Kehidupan bukan saja soal bagaimana takluk menaklukkan, dari satu tempat dan waktu, ke tempat dan waktu yang lain. Lebih dari itu kehidupan adalah hamparan luas tak berbatas, untuk terus belajar menjadi: matahari dan mata air. Dalam keberadaannya, matahari dan mata air hanya menjadi produsen, hanya memberi, hanya menyebarkan, hanya membagi.
Bahkan tidak pernah sama sekali mempertanyakan kepada dan untuk siapa ia: memberi, membagi dan menyebarkan.
Ada waktunya hidup ini meraih sesuatu, ada masanya memberi sesuatu. Ada kalanya mengarahkan, ada saatnya di arahkan. Lain waktu menjadi perhatian, kali lain memperhatikan, tempo-tempo ditonton, tempo-tempo menonton. Kadangkala menang, kadang-kadang kalah.
Kepongahan hiduplah yang membuat manusia mengartikan kehidupan sebagai arena untuk berulang-ulang meraih kekuasaan, berkali-kali memperoleh kemenangan, terus menerus mengumpulkan kekayaan. Pada saatnya, kehidupan akan melumat kepongahan dengan menyeimbangkan antara: kemenangan dan kekalahan; kekayaan dan kemiskinan; kekuasaan dan kehinaan. Kehidupan akan mengirim energi untuk meredam kepongahan, melalui resultante dari interaksi ekosistem alam dan sosial yang adil dan seimbang.
Ekosistem alam dan sosial yang seimbang akan mengajarkan kehidupan, bagaimana manusia menghayati kemenangan dengan memaknai kekalahan. Bagaimana menjadi kaya dengan tetap merasakan penderitaan. Bagaimana berkuasa dengan roh ketakberdayaan.
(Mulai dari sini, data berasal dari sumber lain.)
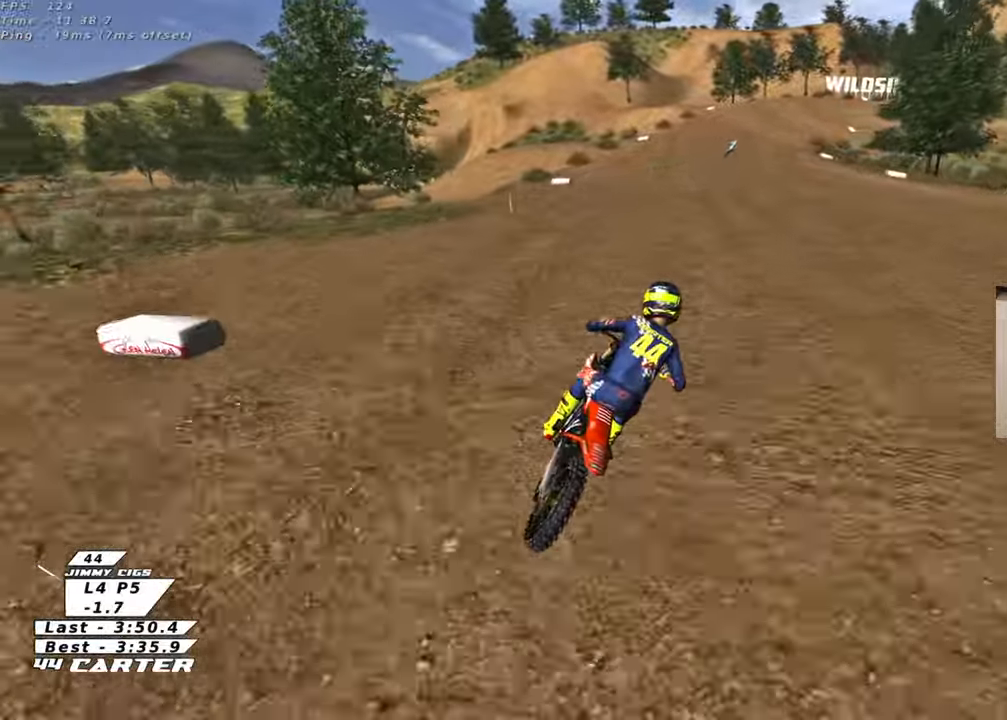
{"buttons": ["R2"], "left_stick": "center", "right_stick": "center", "events": []}
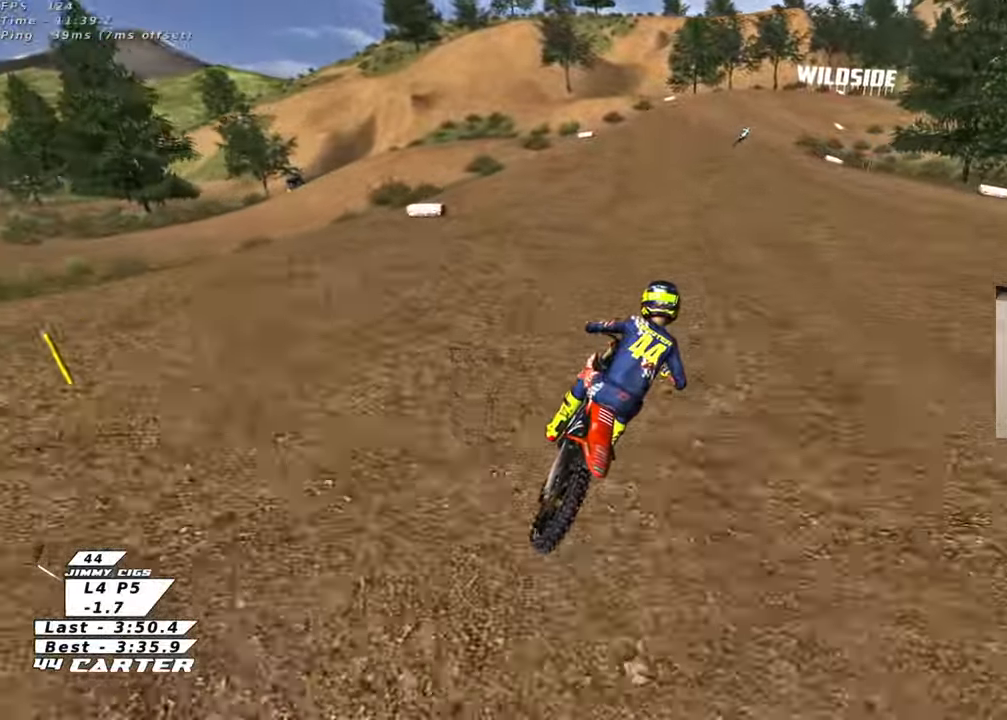
{"buttons": ["R2"], "left_stick": "center", "right_stick": "center", "events": [[83, "A", "down"], [183, "A", "up"], [267, "A", "down"], [383, "A", "up"]]}
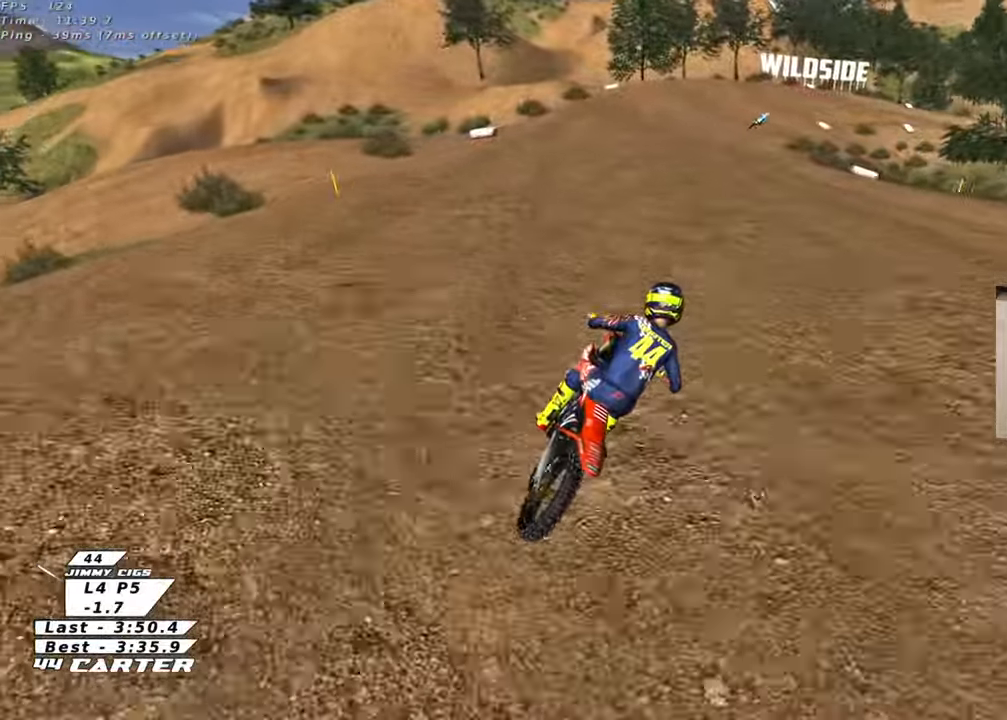
{"buttons": ["R2"], "left_stick": "center", "right_stick": "center", "events": []}
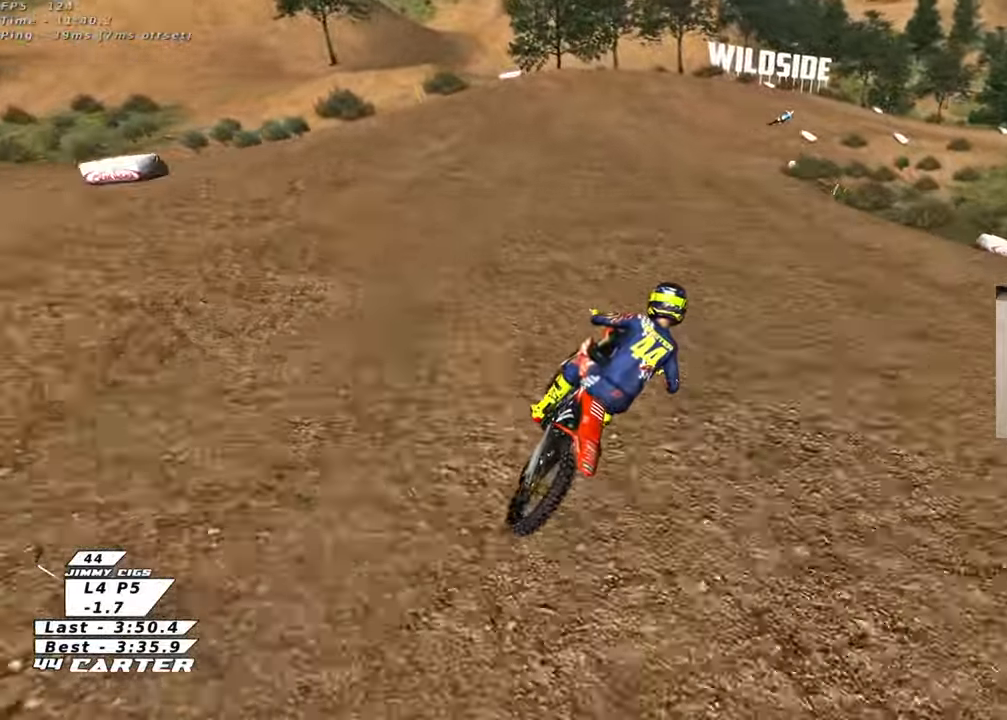
{"buttons": ["R2", "R3"], "left_stick": "center", "right_stick": "center", "events": [[17, "X", "down"], [100, "R2", "up"], [100, "X", "up"], [200, "X", "down"], [250, "X", "up"], [383, "R2", "down"], [450, "R3", "down"]]}
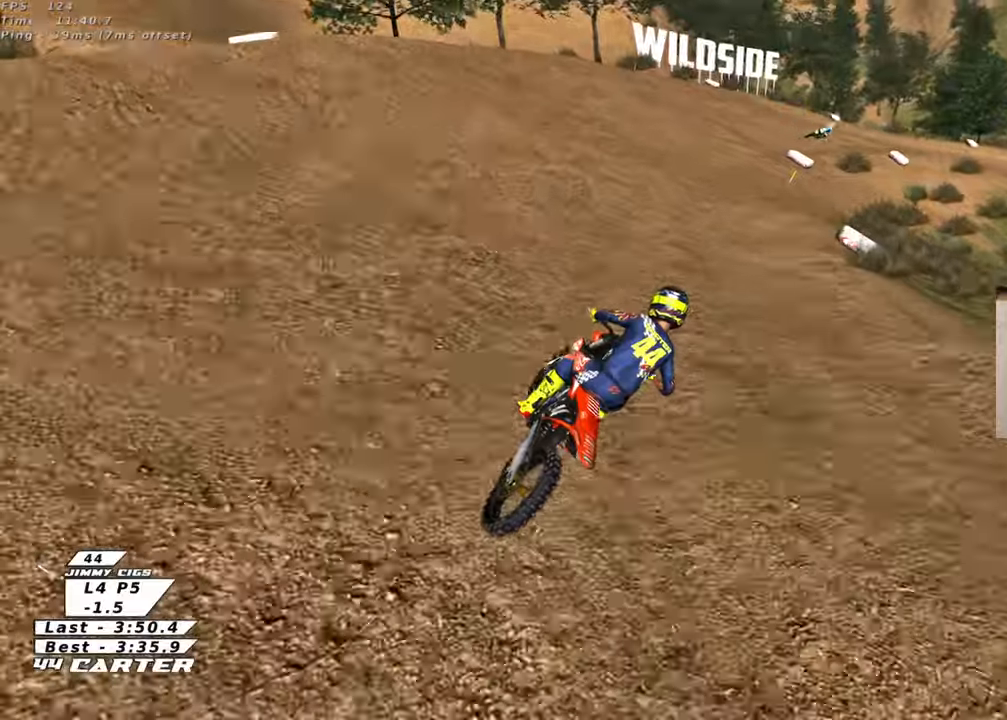
{"buttons": ["R2"], "left_stick": "center", "right_stick": "center", "events": [[33, "right_stick", "left"], [200, "R3", "up"], [267, "right_stick", "center"]]}
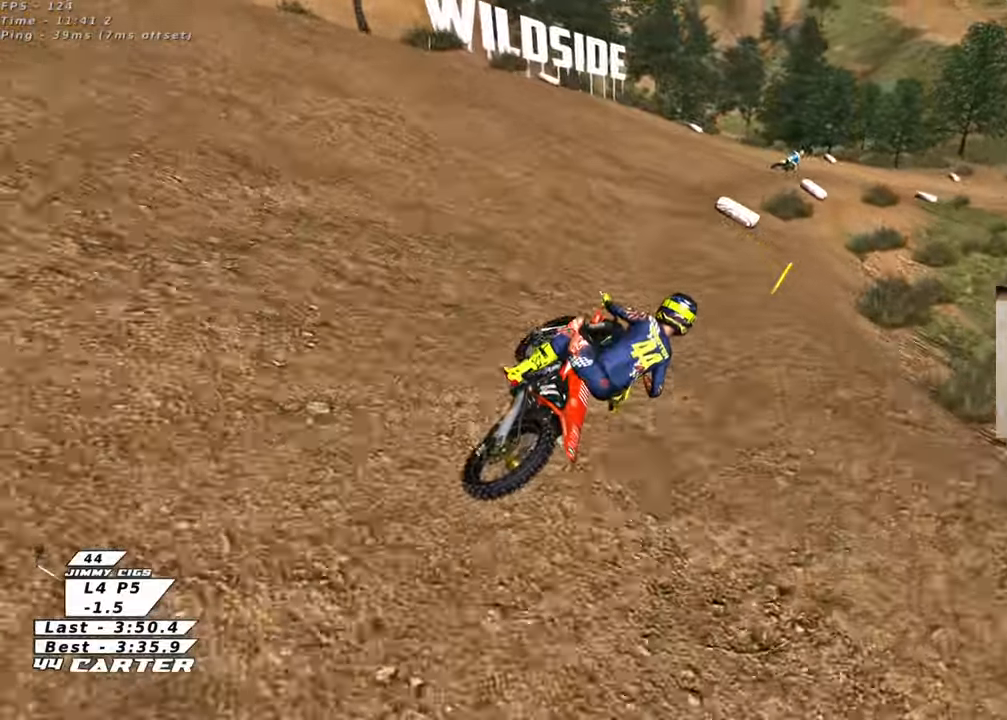
{"buttons": [], "left_stick": "center", "right_stick": "center"}
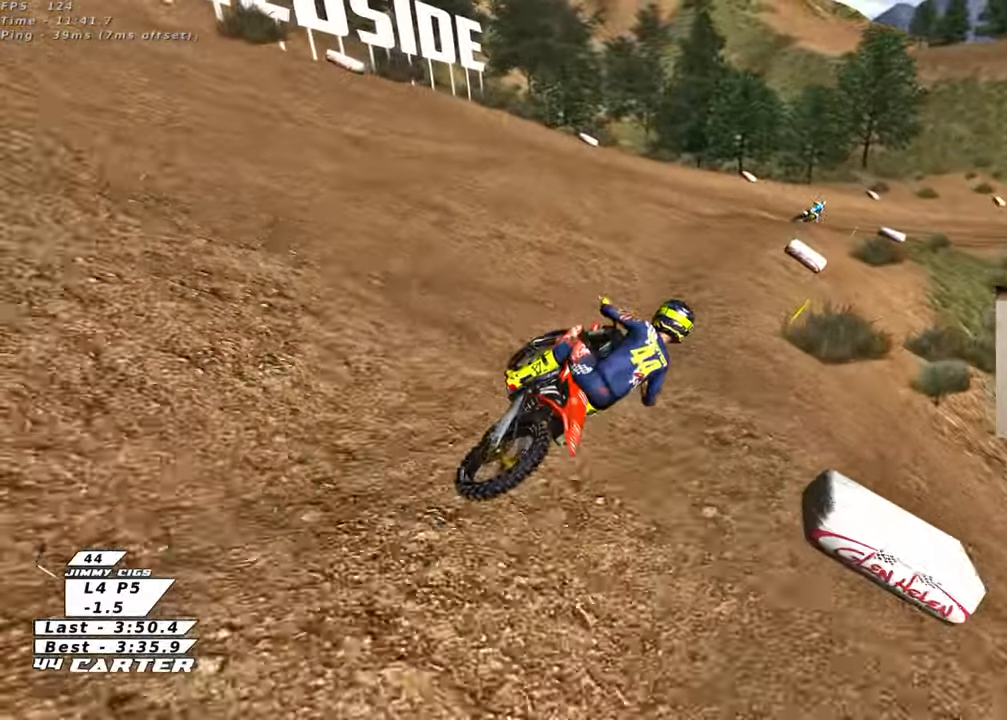
{"buttons": ["L2", "R2", "R3"], "left_stick": "center", "right_stick": "left", "events": [[100, "X", "down"], [167, "X", "up"], [267, "L2", "down"], [400, "R3", "down"], [400, "right_stick", "left"], [467, "R2", "down"]]}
Jika ada orang yang terus berkuasa, selalu kaya, dan sering menang, padanya telah kehilangan makna kemenangan, arti kekayaan dan kenikmatan kekuasaan.
Mari kita kembali pada keaslian kehidupan yang mengajarkan manusia tentang keadilan, yang menurunkan pengetahuan tentang keseimbangan. Jika anda kesulitan mengartikan keadilan dan keseimbangan, maka kembalilah kepada hati, disanalah kotak pandora kehidupan itu tersimpan, untuk mengontrol nafsu yang meraup kuasa, untuk mengimbangi syahwat yang berkobar menumpuk kekayaan, dan untuk mengikis watak sombong yang gemar kemenangan.